-- Written exercise 1 --
Copy the passage of the interview excerpt below that begins with the words "Andrew: Can you" and ends with "you were vulnerable.", word for word.

-- Source document --

*****

Justin: Every year. Once a year, I would say, it gets to the point, whatever project it is. It doesn’t matter how well it’s going. Everything is relative and you always think to yourself it could be better. It’s like the grass is always greener on the other side. It’s not going well enough. Every time, I tell myself, “If I just got an extra order of magnitude and growth. If we hit this revenue number. If we hit this growth. If it goes up a little bit then I’ll finally be satisfied.” We grew the site from zero to 100,000 users a month, 300,000 to 5 million to 10 million to 30 million. You always felt the same the week afterwards. You just return to this baseline. There would always be time every year that I was like, “Oh, I don’t think things are going well enough. I should be doing something else.” And I think the thing that made me stick with it was definitely just having a great set of co-founders that I was working with who, when you’re not feeling the most energetic about it, they’re ready to step up and help pull you through that.
Andrew: Can you give me an example of a time when you were in a slump and, because you had a co-founder who can talk openly with you, that you turned around? Be as open as possible about a time when you were vulnerable.

*****

-- Written exercise 2 --
In the records below, repeat the lines from the one containing "Rendered at 1654 by 931 pixels." through the one containing "title guizero grid layout [82, 37, 1571, 193]", both included, without any change.

(Recorded data)
*****

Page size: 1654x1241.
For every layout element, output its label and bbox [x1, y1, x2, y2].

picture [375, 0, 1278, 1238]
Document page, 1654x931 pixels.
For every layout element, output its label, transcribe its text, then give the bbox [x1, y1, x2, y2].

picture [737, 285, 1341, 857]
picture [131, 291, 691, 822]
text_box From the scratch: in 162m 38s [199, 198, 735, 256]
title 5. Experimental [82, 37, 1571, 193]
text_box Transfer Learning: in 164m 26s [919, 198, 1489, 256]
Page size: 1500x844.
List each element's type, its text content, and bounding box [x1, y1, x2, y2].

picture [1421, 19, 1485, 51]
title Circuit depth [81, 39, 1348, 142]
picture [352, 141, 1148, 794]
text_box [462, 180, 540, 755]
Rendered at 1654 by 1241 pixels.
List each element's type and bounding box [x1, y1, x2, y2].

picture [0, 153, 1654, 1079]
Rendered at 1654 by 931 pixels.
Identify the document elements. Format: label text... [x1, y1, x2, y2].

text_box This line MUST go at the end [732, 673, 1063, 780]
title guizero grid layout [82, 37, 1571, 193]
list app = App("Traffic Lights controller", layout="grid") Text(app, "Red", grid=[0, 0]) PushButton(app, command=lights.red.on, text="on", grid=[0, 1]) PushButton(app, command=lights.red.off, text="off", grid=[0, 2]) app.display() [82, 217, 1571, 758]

*****

-- Complete response 1 --
Andrew: Can you give me an example of a time when you were in a slump and, because you had a co-founder who can talk openly with you, that you turned around? Be as open as possible about a time when you were vulnerable.

-- Complete response 2 --
Rendered at 1654 by 931 pixels.
Identify the document elements. Format: label text... [x1, y1, x2, y2].

text_box This line MUST go at the end [732, 673, 1063, 780]
title guizero grid layout [82, 37, 1571, 193]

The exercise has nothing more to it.